SimpleQ vs Inngest
Different tools for different problems. SimpleQ is transport for workloads where you want to own the execution and need explicit backpressure control — LLM API calls, webhook delivery, API sync. It delivers jobs to your webhook with a three-signal ack protocol, backpressure that never burns retries, and queue templates tuned for AI workloads. Inngest is a workflow engine — it runs your functions with durable execution, step coordination, and event orchestration.
| Feature | SimpleQ | Inngest |
|---|---|---|
| Category | Managed queue (transport) | Workflow engine (durable execution) |
| Runs your code? | No — delivers to your webhook. You own the execution. | Yes — runs your functions serverlessly |
| Delivery model | Push (webhook POST) | Push (invokes your function) |
| Durable execution | No | Yes — step functions, sleep, waitForEvent |
| Retries | Configurable per queue | Configurable per step |
| Rate limiting | Per-queue fixed-window, built-in | Per-function concurrency + rate limiting |
| Ack mode | Three-signal protocol: ack (success), nack (failure with retryable flag), defer (backpressure — redelivers without burning attempts) | N/A — steps are durable |
| Backpressure | 429/503/529 auto-defers with Retry-After relay. A job can ride out 100 consecutive 429s and still complete — no attempt burned. | Step-level retry with backoff (counts against retry budget) |
| Queue templates | template: "anthropic" or "openai" — one field configures ack mode, timeout, and backoff tuned for each provider's API | None |
| Idempotency | Publish-boundary dedup — returns existing job ID on duplicate | Event-level idempotency key |
| Per-job audit trail | Full attempt history: status, error, HTTP code, timestamp per attempt | Per-step execution logs |
| Webhook signing | HMAC-SHA256 with per-queue secret | Signing key (per-app) |
| Fan-out / orchestration | No — single job delivery | Yes — step.run, step.sleep, step.waitForEvent |
| Cron / scheduling | Not yet | Yes — cron triggers built-in |
| Self-hostable | No | Yes (open-source option) |
When to choose SimpleQ
- You want to run your own code in your own infrastructure. SimpleQ delivers jobs to your webhook — you control where and how the work executes. No vendor runtime, no cold starts, no function size limits.

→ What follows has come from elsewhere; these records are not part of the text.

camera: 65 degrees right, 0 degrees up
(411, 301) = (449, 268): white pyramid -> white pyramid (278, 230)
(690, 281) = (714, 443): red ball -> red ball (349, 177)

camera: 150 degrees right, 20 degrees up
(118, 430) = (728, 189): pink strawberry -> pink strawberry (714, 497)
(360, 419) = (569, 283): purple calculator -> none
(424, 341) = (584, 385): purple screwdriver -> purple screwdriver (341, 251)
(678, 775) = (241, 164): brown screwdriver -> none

- Your workload is a single async operation — call an LLM, send a notification, sync to an API — not a multi-step workflow. SimpleQ's publish-deliver-ack model is simpler than learning a workflow SDK.

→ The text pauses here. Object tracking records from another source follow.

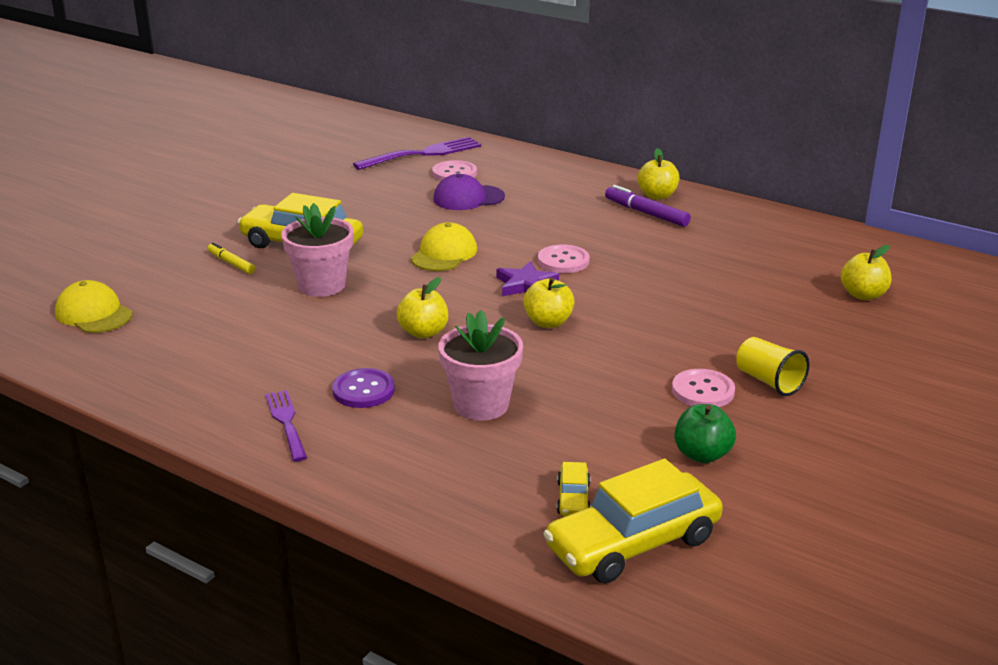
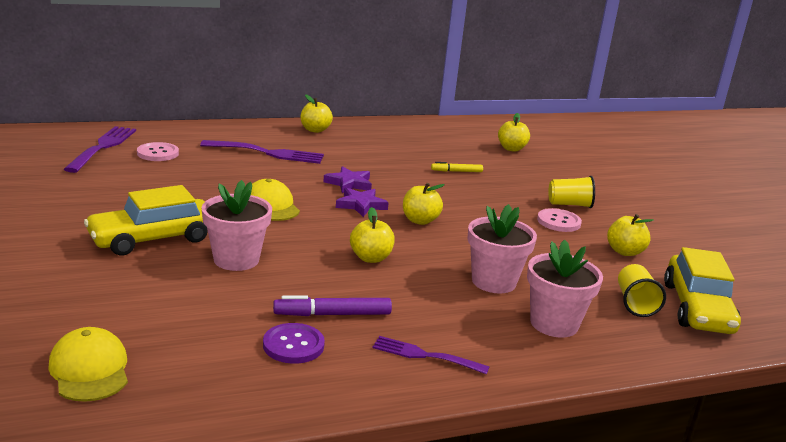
camera: 55 degrees left, 5 degrees down
(94, 313) = (89, 370): yellow cap -> yellow cap turned 75 degrees clockwise
(231, 263) = (125, 275): yellow marker -> yellow marker (456, 171)
(363, 390) = (419, 309): purple button -> purple button (293, 345)
(445, 465) = (554, 324): none -> pink flower pot
(468, 198) = (205, 166): purple cap -> none
(552, 204) = (268, 153): none -> purple fork
(563, 261) = (349, 183): pink button -> purple star
(573, 498) = (635, 303): yellow car -> yellow cup
(646, 213) = (331, 141): purple marker -> purple marker (332, 314)
(702, 455) = (624, 252): green apple -> yellow apple

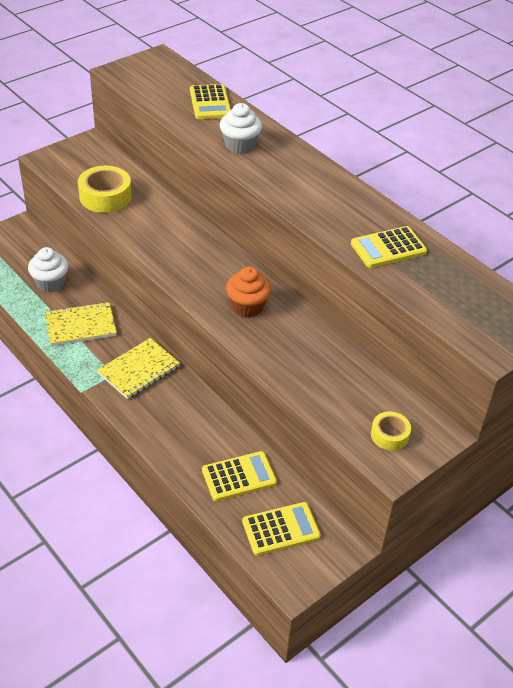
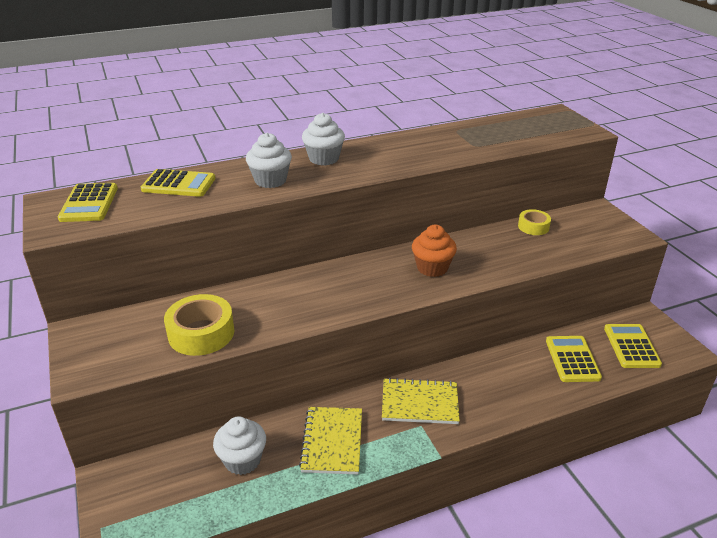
camera: 70 degrees left, 10 degrees down
(139, 370) = (420, 403): yellow notebook -> yellow notebook turned 60 degrees counterclockwise
(299, 166) = (324, 159): none -> white cupcake
(388, 248) = (460, 143): yellow calculator -> yellow calculator (89, 203)
(389, 435) = (600, 230): yellow tape -> yellow tape (533, 227)

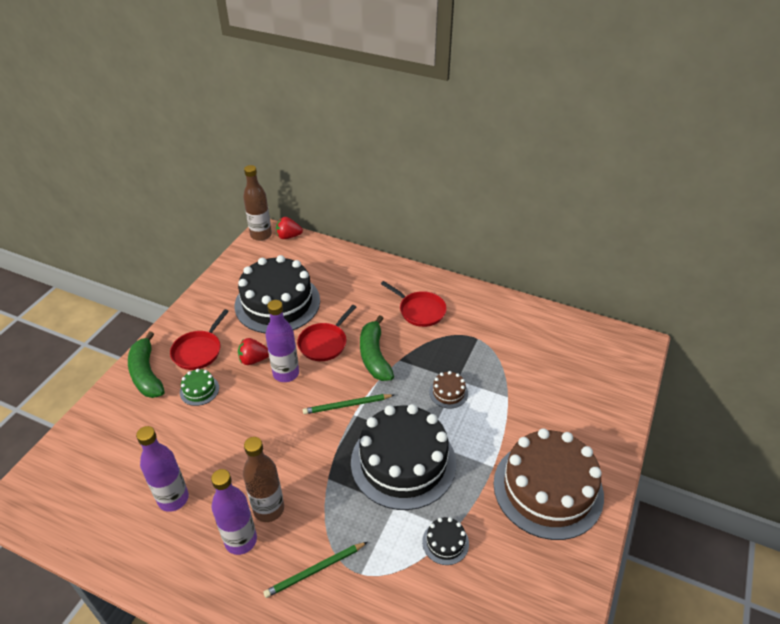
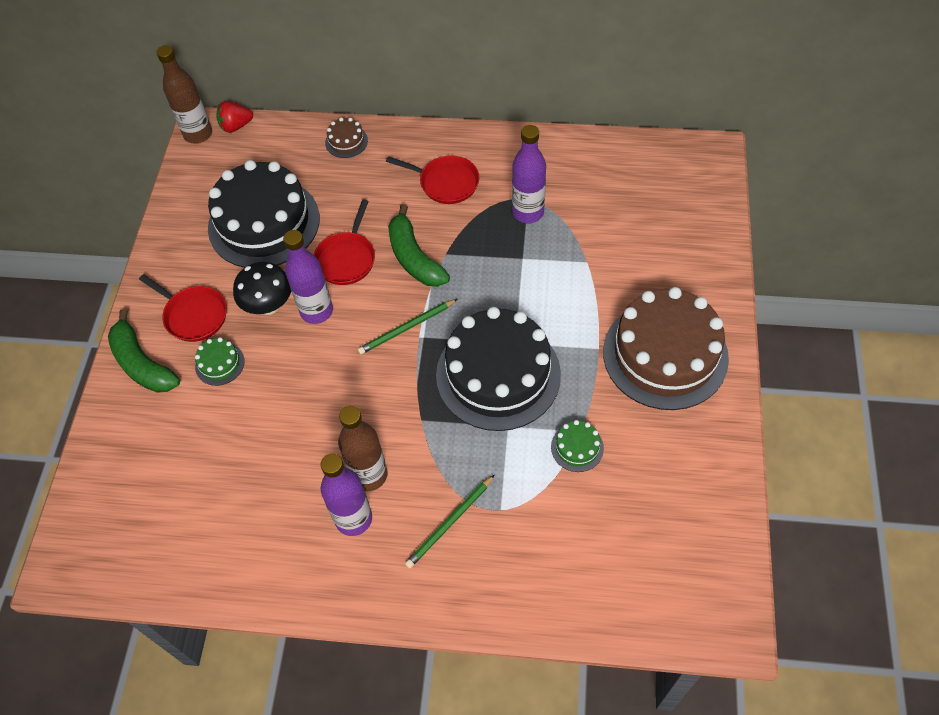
camera: 15 degrees left, 15 degrees up
(173, 499) = (253, 499): purple bottle -> purple bottle (528, 212)
(198, 351) = (194, 315): red pan -> red pan turned 60 degrees counterclockwise
(254, 360) = (269, 306): red strawberry -> black mushroom
(445, 542) = (577, 447): black cake -> green cake
(448, 392) = (518, 277): brown cake -> brown cake (346, 141)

- Your LLM calls return 429s and you need explicit backpressure control. SimpleQ's defer mechanism holds the job and redelivers after the Retry-After delay — no attempt burned. A job can ride out a sustained API outage and still complete.
- You want one POST to configure a production-ready AI queue.
template: "anthropic"or"openai"sets ack mode, timeout, and backoff tuned for each provider's API. - You need per-job audit trails with full attempt history — not just step-level execution logs.
- You want per-queue HMAC signing secrets so different teams don't share credentials.
When to choose Inngest
- You need multi-step workflows with durable execution — step.run, step.sleep, step.waitForEvent, fan-out, and fan-in.
- You want the platform to run your functions serverlessly — no webhook endpoint to deploy and scale.
Can you use both?
Yes. Some teams use Inngest for multi-step orchestration and SimpleQ for high-volume single-job workloads where they want explicit backpressure control, per-queue rate limiting, and full ownership of the worker. SimpleQ handles the transport; Inngest handles the workflow. If your LLM call is a single step, SimpleQ is the simpler path — especially with template: "anthropic" or "openai" pre-configuring the queue.